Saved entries
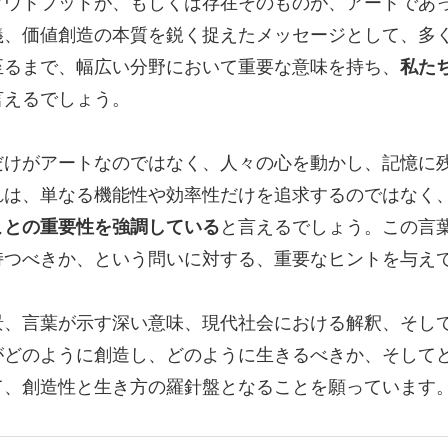
アウトプットが、もしくは存在そのものが、アートであ
義、価値創造の本質を鋭く捉えたメッセージとして、多
至るまで、幅広い分野において重要な意味を持ち、
私た
言えるでしょう。
だけがアートなのではなく、人々の心を動かし、記憶に
れは、単なる機能性や効率性だけを追求するのではなく
ことの重要性を強調している
と言えるでしょう。この言
持つべきか、という問いに対する、重要なヒントを与え
景、言葉が示す深い意味、現代社会における解釈、そし
がどのように創造し、どのように生きるべきか、そして
て、創造性と生き方の羅針盤となることを願っています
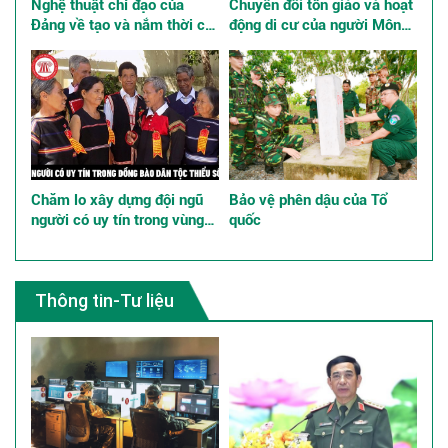
Nghệ thuật chỉ đạo của
Chuyển đổi tôn giáo và hoạt
Đảng về tạo và nắm thời cơ,
động di cư của người Mông
giành thắng lợi trong Cách
ở Việt Nam
mạng Tháng Tám năm 1945
Chăm lo xây dựng đội ngũ
Bảo vệ phên dậu của Tổ
người có uy tín trong vùng
quốc
đồng bào dân tộc thiểu số
góp phần thực hiện tốt chính
sách dân tộc
Thông tin-Tư liệu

:: EXERCISE BRIEF ::
All the lines above are to be given again exactly as they read, with the pictures removed.

:: TASK OUTPUT ::
アウトプットが、もしくは存在そのものが、アートであ
義、価値創造の本質を鋭く捉えたメッセージとして、多
至るまで、幅広い分野において重要な意味を持ち、
私た
言えるでしょう。
だけがアートなのではなく、人々の心を動かし、記憶に
れは、単なる機能性や効率性だけを追求するのではなく
ことの重要性を強調している
と言えるでしょう。この言
持つべきか、という問いに対する、重要なヒントを与え
景、言葉が示す深い意味、現代社会における解釈、そし
がどのように創造し、どのように生きるべきか、そして
て、創造性と生き方の羅針盤となることを願っています
Nghệ thuật chỉ đạo của
Chuyển đổi tôn giáo và hoạt
Đảng về tạo và nắm thời cơ,
động di cư của người Mông
giành thắng lợi trong Cách
ở Việt Nam
mạng Tháng Tám năm 1945
Chăm lo xây dựng đội ngũ
Bảo vệ phên dậu của Tổ
người có uy tín trong vùng
quốc
đồng bào dân tộc thiểu số
góp phần thực hiện tốt chính
sách dân tộc
Thông tin-Tư liệu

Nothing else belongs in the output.